Saved data entries

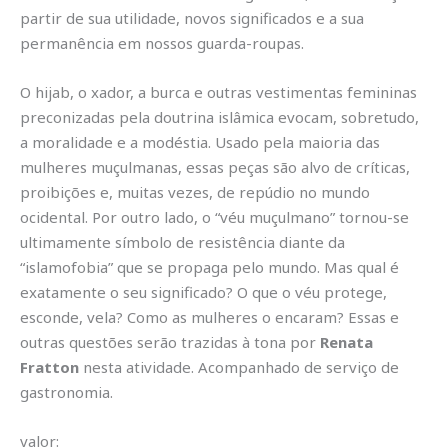
partir de sua utilidade, novos significados e a sua
permanência em nossos guarda-roupas.
O hijab, o xador, a burca e outras vestimentas femininas
preconizadas pela doutrina islâmica evocam, sobretudo,
a moralidade e a modéstia. Usado pela maioria das
mulheres muçulmanas, essas peças são alvo de críticas,
proibições e, muitas vezes, de repúdio no mundo
ocidental. Por outro lado, o “véu muçulmano” tornou-se
ultimamente símbolo de resistência diante da
“islamofobia” que se propaga pelo mundo. Mas qual é
exatamente o seu significado? O que o véu protege,
esconde, vela? Como as mulheres o encaram? Essas e
outras questões serão trazidas à tona por
Renata
Fratton
nesta atividade. Acompanhado de serviço de
gastronomia.
valor:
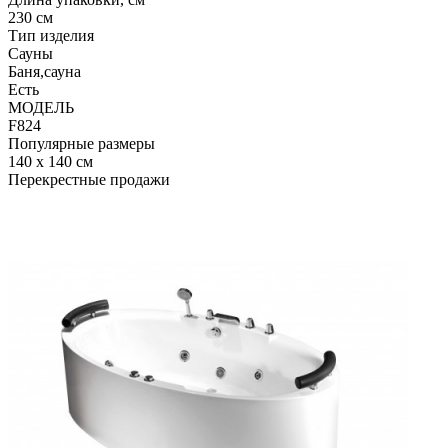
230 см
Тип изделия
Сауны
Баня,сауна
Есть
МОДЕЛЬ
F824
Популярные размеры
140 x 140 см
Перекрестные продажи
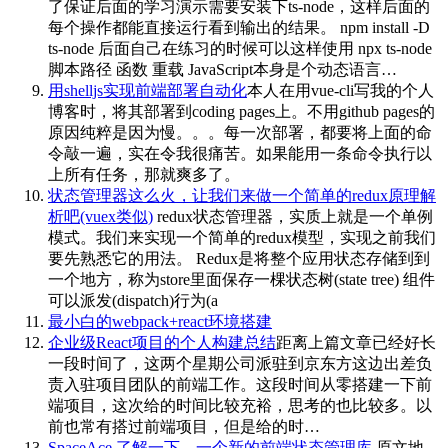
了保证后面的学习演示需要安装下ts-node，这样后面的
每个操作都能直接运行看到输出的结果。 npm install -D
ts-node 后面自己在练习的时候可以这样使用 npx ts-node
脚本路径 函数 重载 JavaScript本身是个动态语言…
用shelljs实现前端部署自动化
本人在用vue-cli写我的个人
博客时，将其部署到coding pages上。不用github pages的
原因纯粹是因为慢。。。每一次部署，都要将上面的命
令敲一遍，实在令我很痛苦。如果能用一条命令执行以
上所有任务，那就爽多了。
状态管理器这么火，让我们来做一个简单的redux原理解
析吧(vuex类似)
redux状态管理器，实质上就是一个单例
模式。我们来实现一个简单的redux模型，实现之前我们
要先熟悉它的用法。 Redux是将整个应用状态存储到到
一个地方，称为store里面保存一棵状态树(state tree) 组件
可以派发(dispatch)行为(a
最小白的webpack+react环境搭建
企业级React项目的个人构建总结
距离上篇文章已经好长
一段时间了，这两个星期公司派驻到京东方这边出差负
责入驻项目团队的前端工作。这段时间从零搭建一下前
端项目，这次给的时间比较充裕，思考的也比较多。以
前也常有搭过前端项目，但是给的时…
SpaceAce 了解一下，一个新的前端状态管理库
原文地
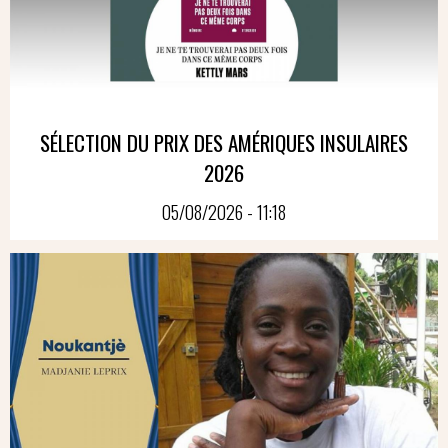
SÉLECTION DU PRIX DES AMÉRIQUES INSULAIRES
2026
05/08/2026 - 11:18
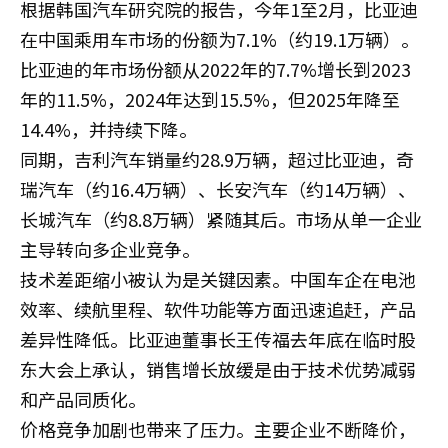
根据韩国汽车研究院的报告，今年1至2月，比亚迪
在中国乘用车市场的份额为7.1%（约19.1万辆）。
比亚迪的年市场份额从2022年的7.7%增长到2023
年的11.5%，2024年达到15.5%，但2025年降至
14.4%，并持续下降。
同期，吉利汽车销量约28.9万辆，超过比亚迪，奇
瑞汽车（约16.4万辆）、长安汽车（约14万辆）、
长城汽车（约8.8万辆）紧随其后。市场从单一企业
主导转向多企业竞争。
技术差距缩小被认为是关键因素。中国车企在电池
效率、续航里程、软件功能等方面迅速追赶，产品
差异性降低。比亚迪董事长王传福去年底在临时股
东大会上承认，销售增长放缓是由于技术优势减弱
和产品同质化。
价格竞争加剧也带来了压力。主要企业不断降价，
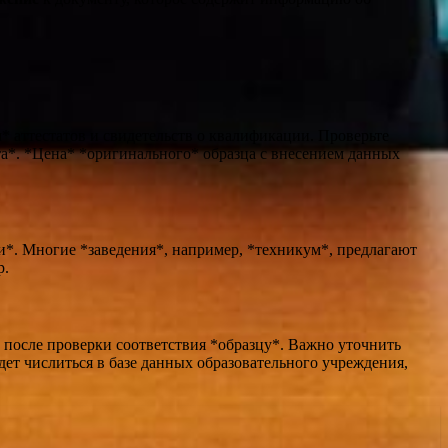
 аттестатов и свидетельств о квалификации. Проверьте
*. *Цена* *оригинального* образца с внесением данных
и*. Многие *заведения*, например, *техникум*, предлагают
р.
 после проверки соответствия *образцу*. Важно уточнить
ет числиться в базе данных образовательного учреждения,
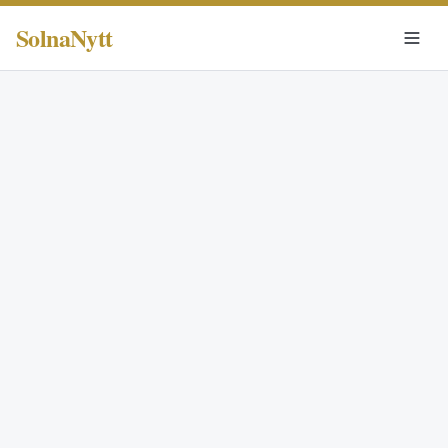
SolnaNytt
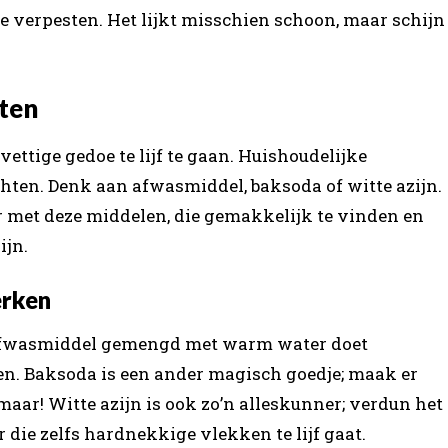
 verpesten. Het lijkt misschien schoon, maar schijn
ten
vettige gedoe te lijf te gaan. Huishoudelijke
en. Denk aan afwasmiddel, baksoda of witte azijn.
 met deze middelen, die gemakkelijk te vinden en
ijn.
erken
e afwasmiddel gemengd met warm water doet
n. Baksoda is een ander magisch goedje; maak er
aar! Witte azijn is ook zo’n alleskunner; verdun het
 die zelfs hardnekkige vlekken te lijf gaat.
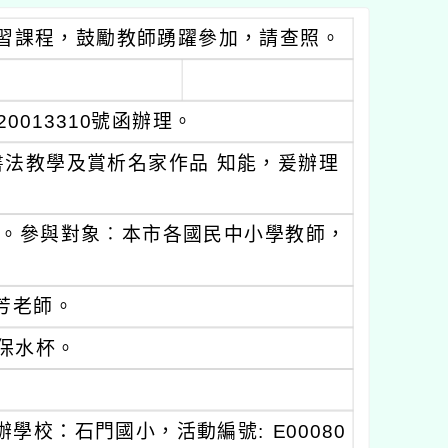
習課程，鼓勵教師踴躍參加，請查照。
20013310號函辦理。
法教學及賞析名家作品 知能，爰辦理
5:30。參與對象︰本市各國民中小學教師，
芳老師。
環保水杯。
校：石門國小，活動編號: E00080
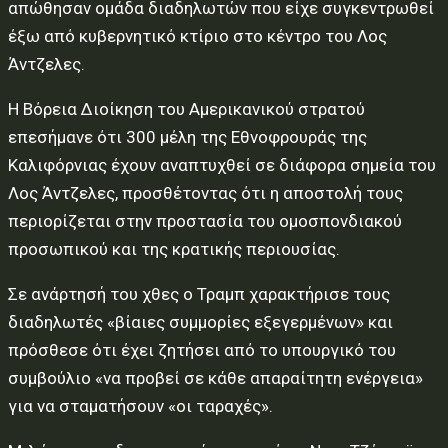
απώθησαν ομάδα διαδηλωτών που είχε συγκεντρωθεί
έξω από κυβερνητικό κτίριο στο κέντρο του Λος
Άντζελες.
Η Βόρεια Διοίκηση του Αμερικανικού στρατού
επεσήμανε ότι 300 μέλη της Εθνοφρουράς της
Καλιφόρνιας έχουν αναπτυχθεί σε διάφορα σημεία του
Λος Άντζελες, προσθέτοντας ότι η αποστολή τους
περιορίζεται στην προστασία του ομοσπονδιακού
προσωπικού και της κρατικής περιουσίας.
Σε ανάρτησή του χθες ο Τραμπ χαρακτήρισε τους
διαδηλωτές «βίαιες συμμορίες εξεγερμένων» και
πρόσθεσε ότι έχει ζητήσει από το υπουργικό του
συμβούλιο «να προβεί σε κάθε απαραίτητη ενέργεια»
για να σταματήσουν «οι ταραχές».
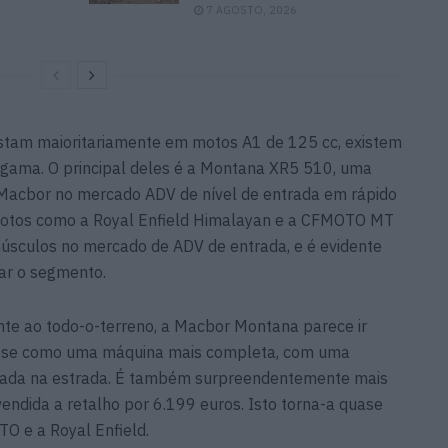
7 AGOSTO, 2026
tam maioritariamente em motos A1 de 125 cc, existem
gama. O principal deles é a Montana XR5 510, uma
 Macbor no mercado ADV de nível de entrada em rápido
motos como a Royal Enfield Himalayan e a CFMOTO MT
úsculos no mercado de ADV de entrada, e é evidente
rar o segmento.
nte ao todo-o-terreno, a Macbor Montana parece ir
a-se como uma máquina mais completa, com uma
trada na estrada. É também surpreendentemente mais
vendida a retalho por 6.199 euros. Isto torna-a quase
O e a Royal Enfield.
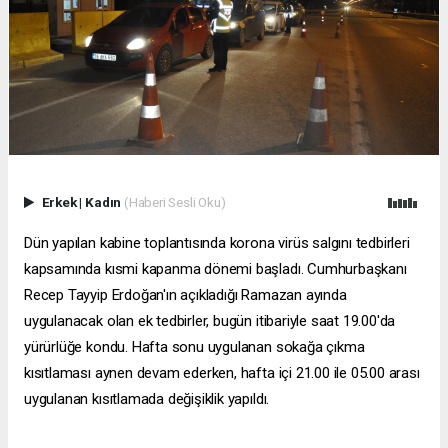
Erkek
|
Kadın
(Haberi Sesli Oku)
Dün yapılan kabine toplantısında korona virüs salgını tedbirleri
kapsamında kısmi kapanma dönemi başladı. Cumhurbaşkanı
Recep Tayyip Erdoğan'ın açıkladığı Ramazan ayında
uygulanacak olan ek tedbirler, bugün itibariyle saat 19.00'da
yürürlüğe kondu. Hafta sonu uygulanan sokağa çıkma
kısıtlaması aynen devam ederken, hafta içi 21.00 ile 05.00 arası
uygulanan kısıtlamada değişiklik yapıldı.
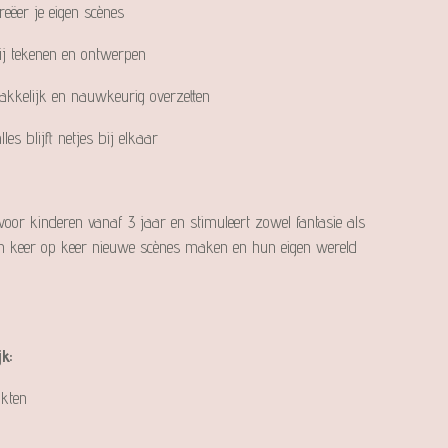
eëer je eigen scènes
ij tekenen en ontwerpen
akkelijk en nauwkeurig overzetten
s blijft netjes bij elkaar
voor kinderen vanaf 3 jaar en stimuleert zowel fantasie als
n keer op keer nieuwe scènes maken en hun eigen wereld
k:
nkten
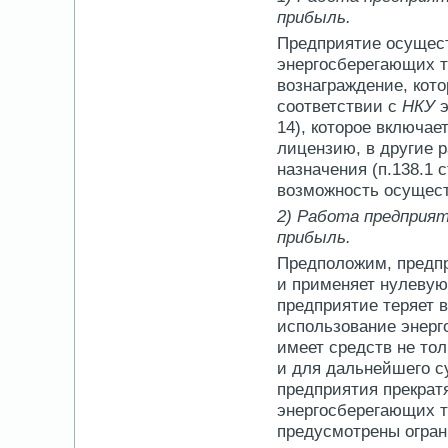
прибыль.
Предприятие осущест
энергосберегающих т
вознаграждение, кот
соответствии с
НКУ
э
14), которое включае
лицензию, в другие 
назначения (п.138.1 с
возможность осущест
2) Работа предприят
прибыль.
Предположим, предпр
и применяет нулевую
предприятие теряет 
использование энерг
имеет средств не то
и для дальнейшего с
предприятия прекрат
энергосберегающих т
предусмотрены огран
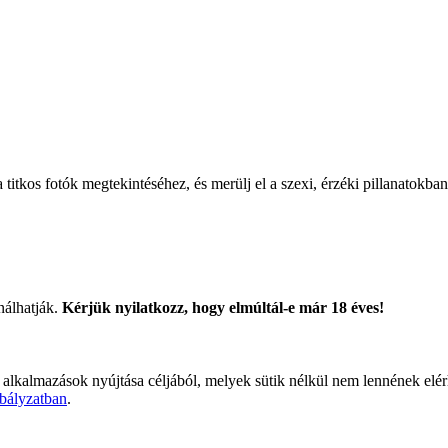
titkos fotók megtekintéséhez, és merülj el a szexi, érzéki pillanatokban
nálhatják.
Kérjük nyilatkozz, hogy elmúltál-e már 18 éves!
 alkalmazások nyújtása céljából, melyek sütik nélkül nem lennének elé
bályzatban
.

Task = Gather every line of the material that contains the word "outras" and copy each one out.

Exercise output =
O hijab, o xador, a burca e outras vestimentas femininas
outras questões serão trazidas à tona por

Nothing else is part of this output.